I think that now I see better the limits of my tolerance. I feel I can be friends with very religious people, people against gay marriage, people with some prejudices, weird eating habits like juice feasting ... even McCain supporters!
I don't agree with any of those, but I understand those attitudes are reasonable. I'm against it, but I don't feel revolted.
However, when somebody feels such extreme amusement at animal and people suffering...well, that's going too far. There's something twisted in that person to say least. And I don't want anybody to associate that with me. It may be a cliche, but as my grandma said: "tell me who your friends are..."
LifeFirst, I'm afraid I don't really understand some of your remarks. Perhaps I didn't express myself clearly enough, but of course I don't support what my friend is saying/doing.
|11-15-2008, 04:03 PM||#13 (permalink)|
Join Date: Nov 2006
I'd still be worried about the over reaction to a guy coming on to him. OK we don't know the details of the situation, but I still think it's over the top. He could have just said 'no thanks'. (If he did say no thanks and they guy still persisted and got agressive that's different. We don't know that from what he has said).

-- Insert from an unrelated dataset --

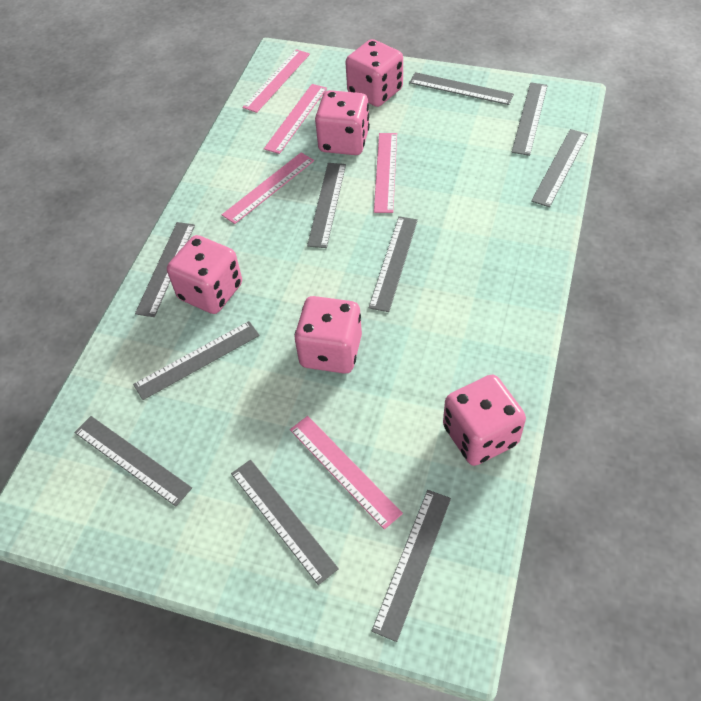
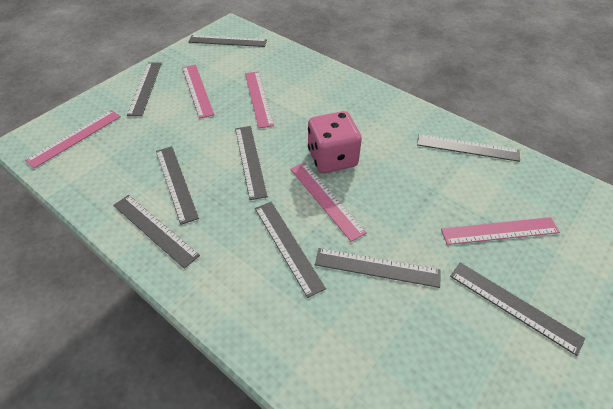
grey ruler: [74,416,192,507] [133,321,260,400] [135,222,195,317] [231,460,339,585] [307,163,346,248] [369,216,418,312] [372,490,451,642] [409,72,514,105] [512,82,548,156] [531,129,588,207] = 10 -> [113,195,200,269] [127,62,162,116] [156,146,199,225] [188,35,267,47] [235,126,268,200] [255,202,326,298] [315,248,441,288] [417,134,520,162] [450,262,585,356] = 9
pink dice: [167,235,242,314] [294,296,362,374] [315,90,370,155] [345,39,403,107] [443,375,526,466] = 5 -> [308,111,362,173] = 1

With the laughing at things it really could be a judgement call as to whether he's just got a dark sense of humour or whether he has a nasty streak too him.
I mean today I was laughing about something that could be taken as quite sick but that doesn't mean I'm a psycho:
In the summer I was looking after my friends rabbit for the weekend and it died. Obviously I was really upset about this even though there was nothing I could have done. (The owners had left saying the rabbit seemed a bit poorly and hadn't realised it was in the final stages of mxyamatosis). However my H and I were laughing this morning about the idea of buying them the 'Book of Bunny Suicides' for Christmas.
Amazon.com: The Book of Bunny Suicides: Andy Riley: Books
OK we wouldn't actually do it, but we were laughing at the idea just the same. Doesn't mean we are cruel people or that we think animals dying is funny. It's more at how unacceptable that Christmas present would be.
So while that might offend someone - it doesn't mean I would ever intentionally hurt anyone. It's when ideas get translated into reality that I get worried. Beating people up, actually hurting animals on purpose concerns me more.
It has to be your call. You were there and you know the tone with which things were said.